So, now we are continuing with our Rules of Engagement – creeping to Rule 4 which is all about looking at benchmarking your survey data.
It is often the case that when looking at survey providers benchmarking is a consideration, which some believe is a ‘must have’. Many organisations want to know how they compare to their closest industry rivals and want to know that the survey provider holds data on industry specific groups.
I first want to refer back to my previous blogs on defining employee engagement where I stated that there is not one all encompassing definition of employee engagement that is used by all organisations. It may be that each organisation requires a slightly different twist on employee engagement definitions and so various items will be included, removed or rewritten as necessary from the employee engagement item database. At Employee Feedback we hold a substantial amount of benchmarking data which we can use to compare clients with a norm for each item – thus the underlying change in definition does not make such an impact due to core items remaining unchanged between organisations.
However, there is a troubling issue with employee trend data according to David Bowles, ex Vice-President at Hay Group. He suggests that many of the large survey giants holding data on employee engagement differ in terms of their overall reporting of trend data – some suggesting employees are more engaged now than before and others suggesting that there has been an overall decrease. What could be the possible reason for this, in some cases, quite large discrepancy? Well, Bowles suggests that a lack of definition along with varying response rates to surveys may be possible reasons for the overall discrepancy in employee engagement trend data.

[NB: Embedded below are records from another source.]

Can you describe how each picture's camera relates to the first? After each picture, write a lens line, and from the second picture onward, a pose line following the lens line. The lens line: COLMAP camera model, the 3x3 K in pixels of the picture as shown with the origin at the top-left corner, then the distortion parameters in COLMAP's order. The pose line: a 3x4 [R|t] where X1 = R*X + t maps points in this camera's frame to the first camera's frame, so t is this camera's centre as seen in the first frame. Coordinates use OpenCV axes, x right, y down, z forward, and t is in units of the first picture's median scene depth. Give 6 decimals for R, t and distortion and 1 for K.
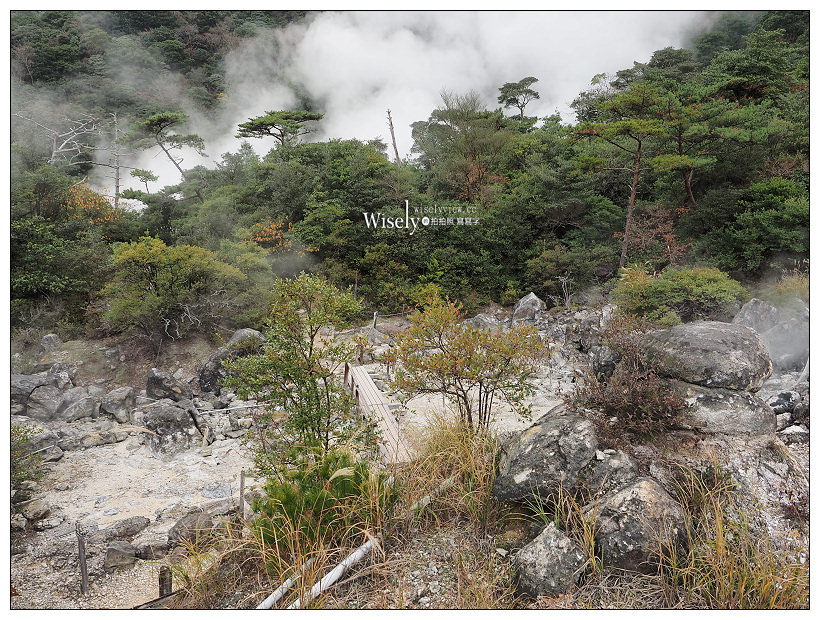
lens RADIAL K [[564.3, 0, 408.8], [0, 564.3, 309.6], [0, 0, 1]] dist [-0.005482, -0.001916]
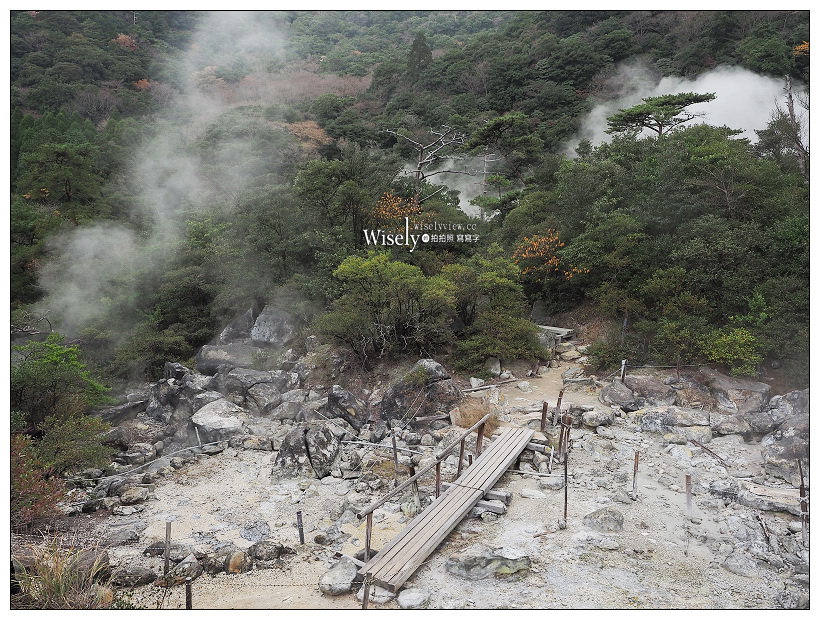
lens RADIAL K [[613.6, 0, 404.5], [0, 613.6, 312.5], [0, 0, 1]] dist [-0.001560, 0.001773]
pose [[0.748028, 0.101108, -0.655920, 0.348096], [-0.107427, 0.993740, 0.030669, -0.072103], [0.654915, 0.047522, 0.754207, 0.269757]]
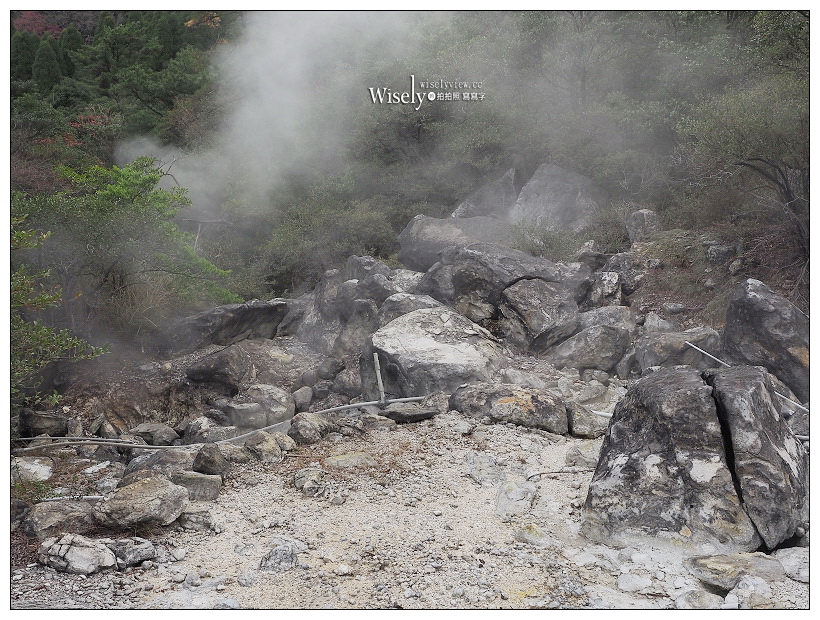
lens RADIAL K [[824.1, 0, 410.3], [0, 824.1, 312.4], [0, 0, 1]] dist [0.003285, 0.000000]
pose [[0.474733, 0.178795, -0.861778, -0.114225], [-0.161654, 0.980204, 0.114314, 0.104681], [0.865157, 0.085042, 0.494238, 0.589594]]
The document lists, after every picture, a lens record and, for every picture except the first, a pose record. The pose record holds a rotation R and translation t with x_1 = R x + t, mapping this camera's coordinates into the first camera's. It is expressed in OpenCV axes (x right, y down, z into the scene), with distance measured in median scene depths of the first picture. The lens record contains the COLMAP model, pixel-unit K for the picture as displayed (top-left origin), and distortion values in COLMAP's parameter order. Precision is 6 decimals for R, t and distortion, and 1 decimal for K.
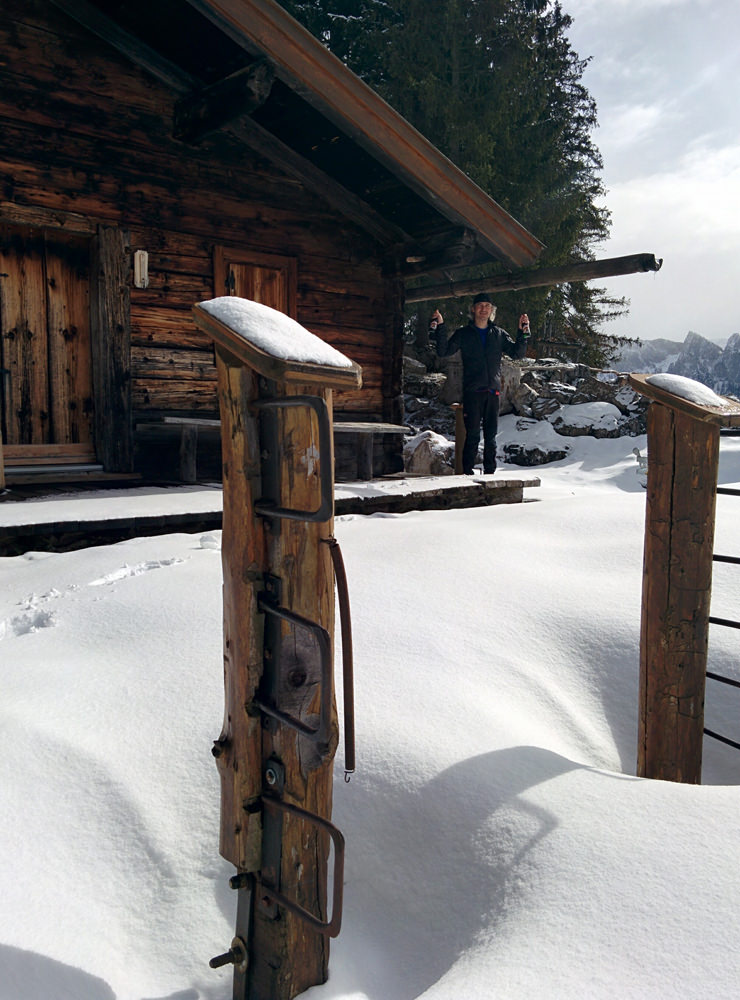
lens RADIAL K [[891.6, 0, 372.7], [0, 891.6, 511.7], [0, 0, 1]] dist [0.108568, -0.133216]
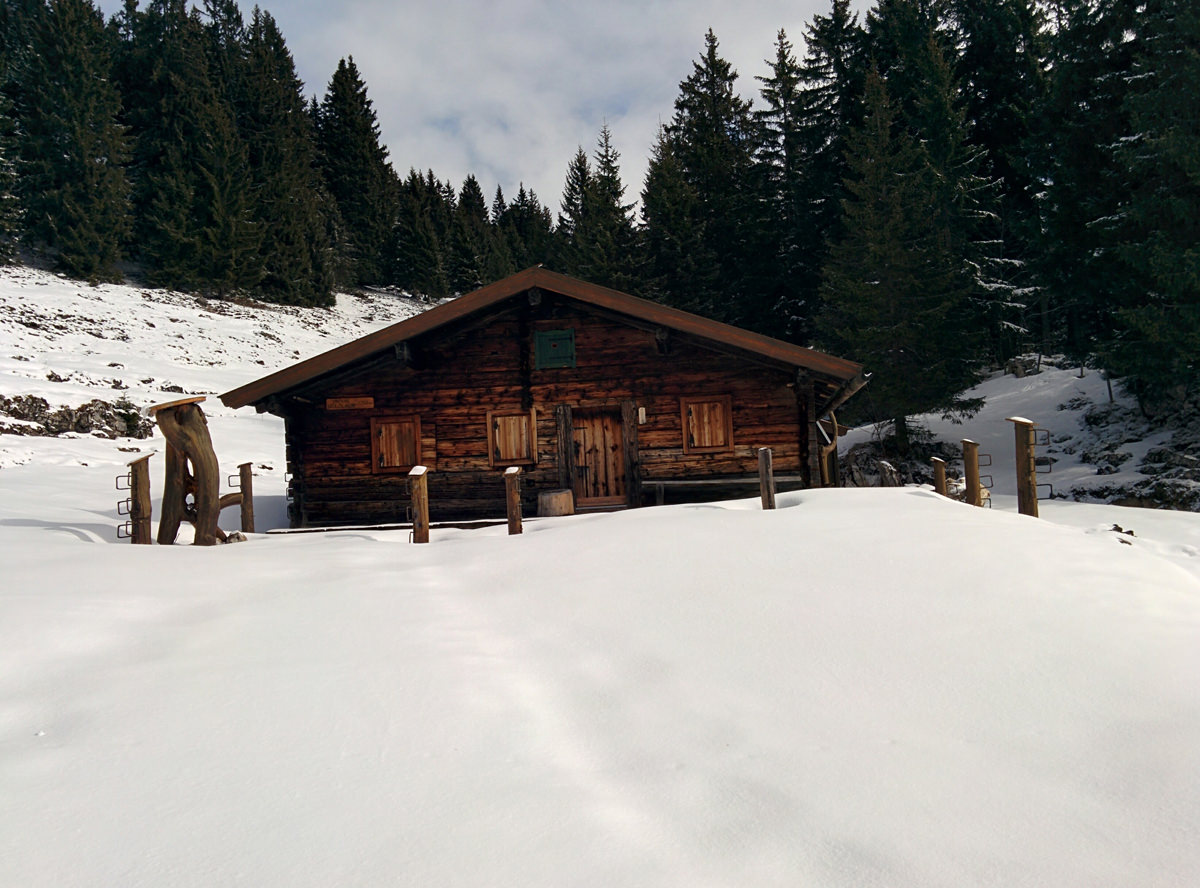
lens RADIAL K [[1077.1, 0, 600.0], [0, 1077.1, 444.0], [0, 0, 1]] dist [0.109077, -0.162214]
pose [[0.682490, -0.091787, -0.725109, 1.573622], [-0.020076, 0.989355, -0.144132, 0.180997], [0.730619, 0.112926, 0.673382, -0.836873]]
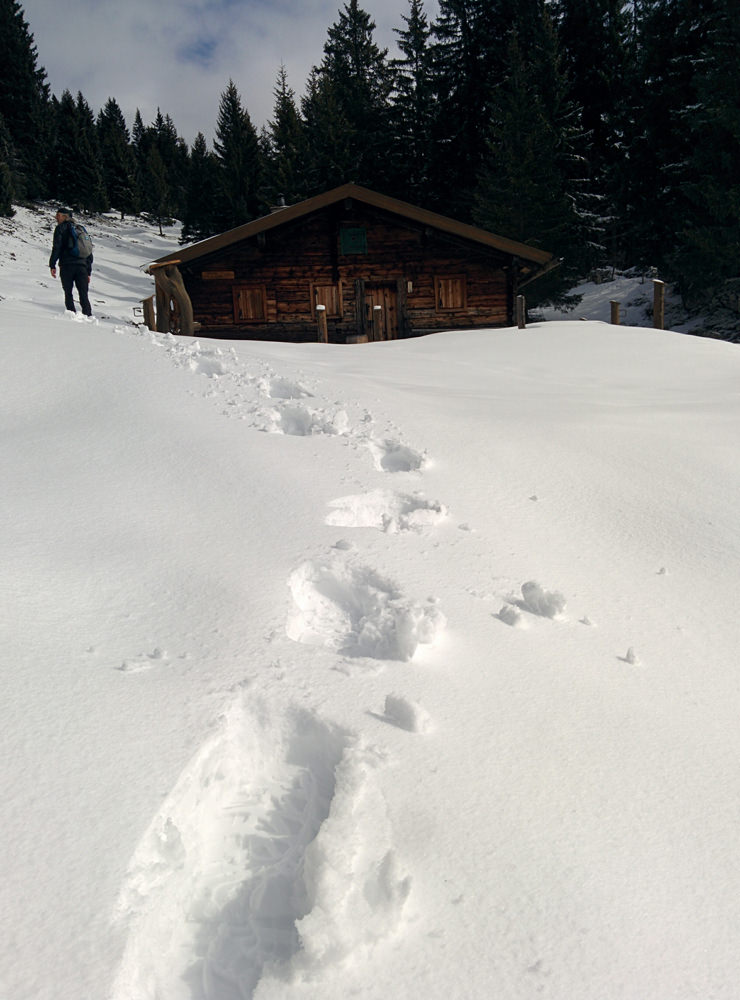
lens RADIAL K [[902.6, 0, 373.1], [0, 902.6, 512.6], [0, 0, 1]] dist [0.093121, -0.124663]
pose [[0.792917, 0.019006, -0.609033, 1.753048], [-0.003146, 0.999628, 0.027099, 0.496179], [0.609322, -0.019572, 0.792681, -1.840073]]
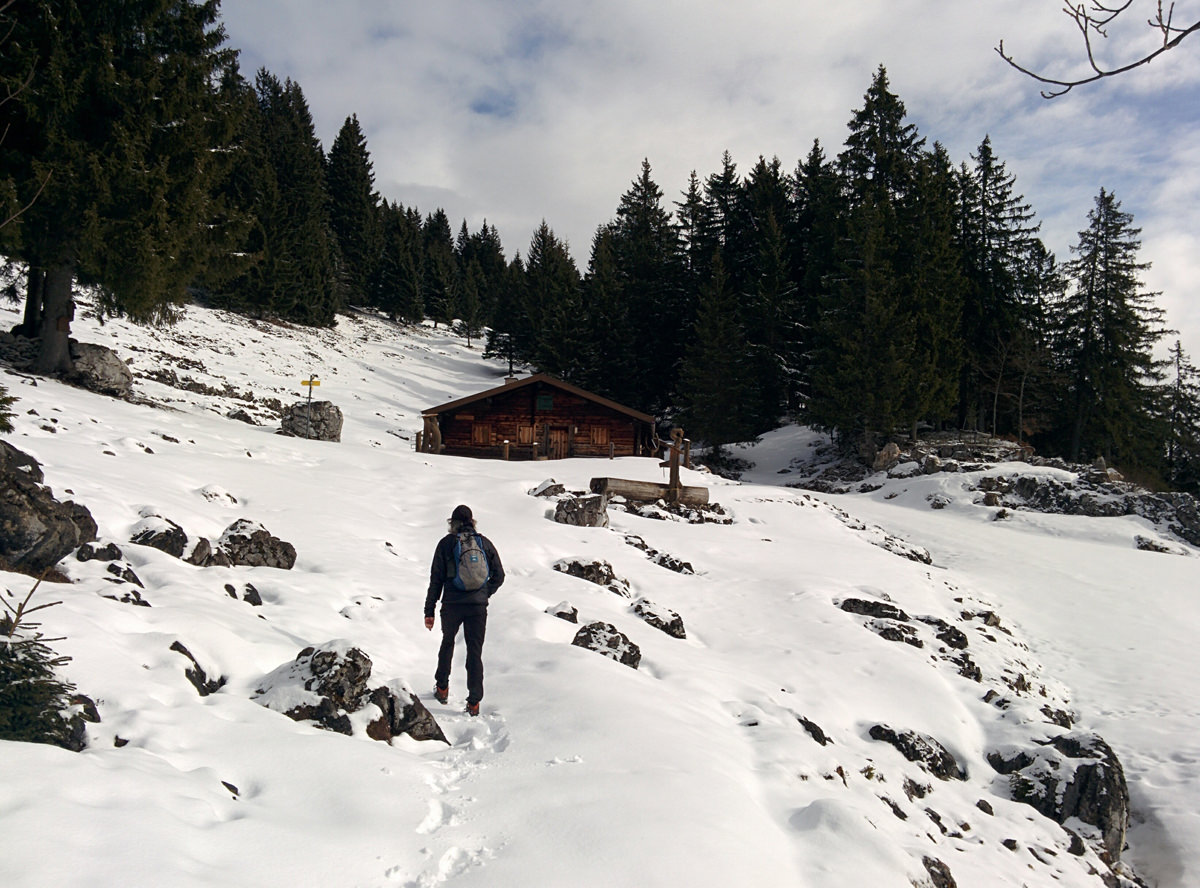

So where does that leave us in terms of benchmarking then? Well, it seems that the general consensus of many of those working in the employee engagement survey field is that ‘we might not have the answer…we have one answer, own own’ (Bowles, 2010). Therefore, the only trend seeming to be taking place is that clients are being encouraged to not rely on benchmarking data but develop their own internal benchmarking data where the focus is on the client’s results and how they compare internally across divisions, locations, departments etc.
At Employee Feedback, we would concur with this view. Whilst we are, of course, happy to provide comparison norms from our extensive benchmarking library, we would also suggest to clients that the real focus of the survey is on the results provided which outline where the differences and similarities lie, from where action plans can be drawn and internal benchmarks used to monitor progress over subsequent survey processes.
Bowles has found that by focusing on client scores ‘on an absolute basis… they all found that so valuable that they did not miss the one thing which some believe is a “must have” in this business…the external benchmark’.
So, for rule 4, it is important to think about your need for benchmarking and what it is that you hope to achieve from this information being provided. Drill down on what it is that you require – an overall competitor score, scores for particular items and then consider what you would do with this additional knowledge, assuming it is based on the same item wording or the same employee engagement definition. It may be that as a result of a considered process that internal benchmarking is a more important goal and that external benchmarking norms, if required, are merely for curiosity purposes or not required at all. The key to this rule is be clear about what you want to receive at the end of the survey process in terms of data and be clear on what you want to achieve from this.